Diana went home last weekend to visit her mom and dad. As the boys and I drove her to the airport, NPR did a story on the upcoming rapture. If you’re reading this in a non-rapture future, there was this preacher nutcase who, through careful misinterpretation of the bible, predicted the end of the world would come on 5/21 at 6pm sharp. It got a lot of media attention for no other reason than people were already bored with Arnold Schwarzenegger’s affairs.

Diana suddenly got a weird look on her face. “You don’t think it will happen, will you?”

Well, now that she mentioned it, I hadn’t given it much thought. But then I could read her mind that in the so-unlikely-it’s crazy event of the rapture, she would want to be there with Luca and Elijah.

That’s the hard part about being a parent to explain to non-parents. Our intense desire to eliminate all pain from our children’s lives makes us stress about imaginary disasters.
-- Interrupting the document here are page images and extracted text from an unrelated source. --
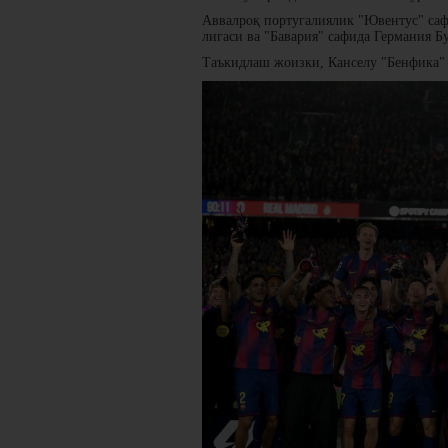
Аввалроқ португалиялик "Ювентус" саф
лигаси ва "Бавария" сафида Германия Б
Таъкидлаш жоизки, Канселу "Бенфика" 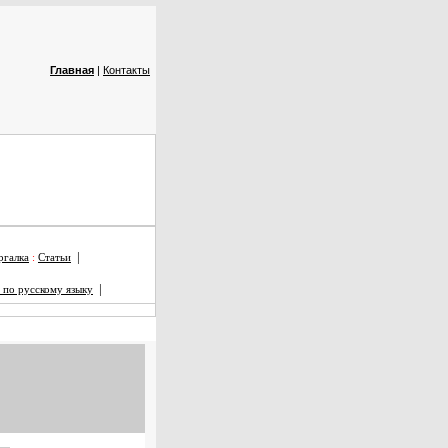
Главная
|
Контакты
|
галка
:
Статьи
|
 по русскому языку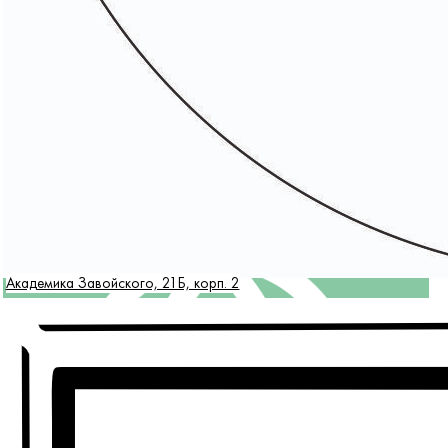
Академика Завойского, 21Б, корп. 2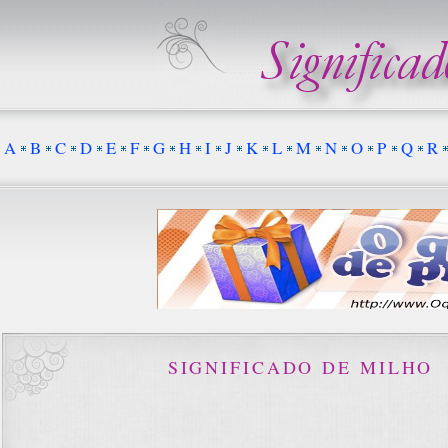
A
B
C
D
E
F
G
H
I
J
K
L
M
N
O
P
Q
R
SIGNIFICADO DE MILHO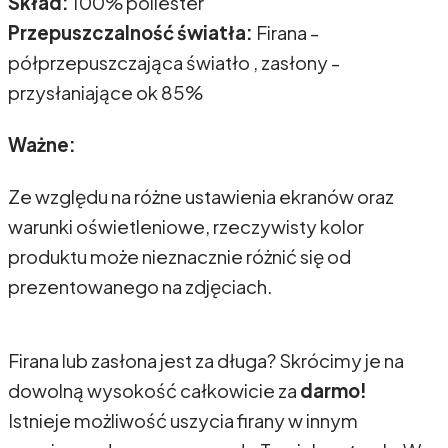
Skład:
100% poliester
Przepuszczalność światła:
Firana -
półprzepuszczająca światło , zasłony -
przysłaniające ok 85%
Ważne:
Ze względu na różne ustawienia ekranów oraz
warunki oświetleniowe, rzeczywisty kolor
produktu może nieznacznie różnić się od
prezentowanego na zdjęciach.
Firana lub zasłona jest za długa? Skrócimy je na
dowolną wysokość całkowicie za
darmo!
Istnieje możliwość uszycia firany w innym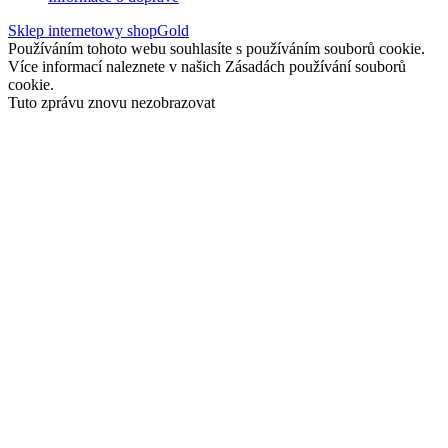
Sklep internetowy shopGold
Používáním tohoto webu souhlasíte s používáním souborů cookie.
Více informací naleznete v našich Zásadách používání souborů
cookie.
Tuto zprávu znovu nezobrazovat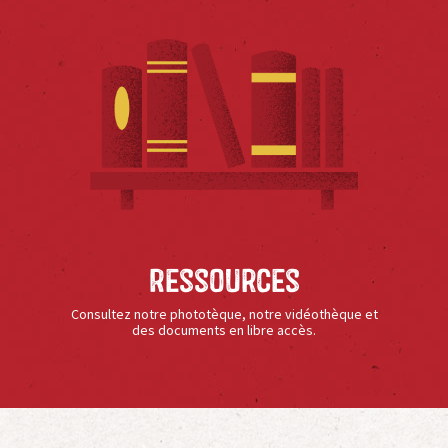
Ressources
Consultez notre phototèque, notre vidéothèque et
des documents en libre accès.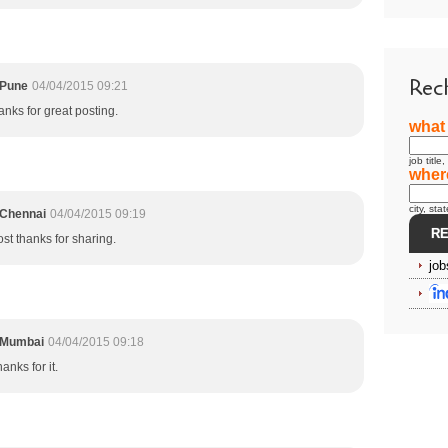
Rec
 Pune
04/04/2015 09:21
hanks for great posting.
what
job title
wher
city, stat
 Chennai
04/04/2015 09:19
st thanks for sharing.
job
n Mumbai
04/04/2015 09:18
anks for it.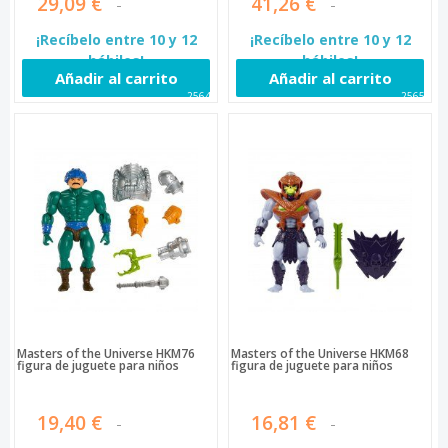
29,09 €
41,26 €
¡Recíbelo entre 10 y 12
¡Recíbelo entre 10 y 12
hábiles!
hábiles!
Añadir al carrito
Añadir al carrito
25649
25652
Masters of the Universe HKM76
Masters of the Universe HKM68
figura de juguete para niños
figura de juguete para niños
19,40 €
16,81 €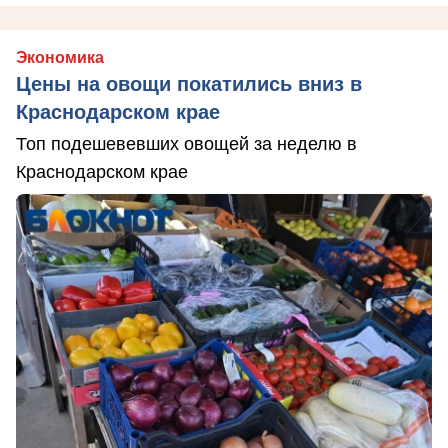
Экономика
Цены на овощи покатились вниз в
Краснодарском крае
Топ подешевевших овощей за неделю в
Краснодарском крае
I pointed out that both our children were without sin and baptized. They would be riding the golden unicorn to Sesame Street. Diana and I were on the fence, savedly speaking. I said maybe we’d both get to share a pitchfork.

This next part is the rapture-honest truth.

Elijah piped up from his car seat. “I had a bad dream last night. I dreamt that I went to that place in the clouds, what’s it called?”

“Heaven,” I said shakily.

“Yeah, Heaven. I went up there and you and mommy got left behind. I was sad.”

I suddenly took the rapture .0005% more seriously. Saturday came and mostly went and I found myself emptying the dishwasher at 5:30pm. A half hour away from go time. I realized meeting the rapture with my hands in a dishwasher was really un-cool.

I found myself dialing the phone, almost unconsciously. I needed to talk to someone in the Central Time Zone. Knowing they’d be hit an hour before us.

Thankfully, my Peoria parents answered and informed me there were no Horsemen of the Apocalypse ruining their grilled veal.

Crisis averted, I hugged my sons and promised I’d never yell at them again. This lasted until we went to Whole Foods the next morning and I screamed at Elijah in front of a woman who seemed to have Child Services on speed dial.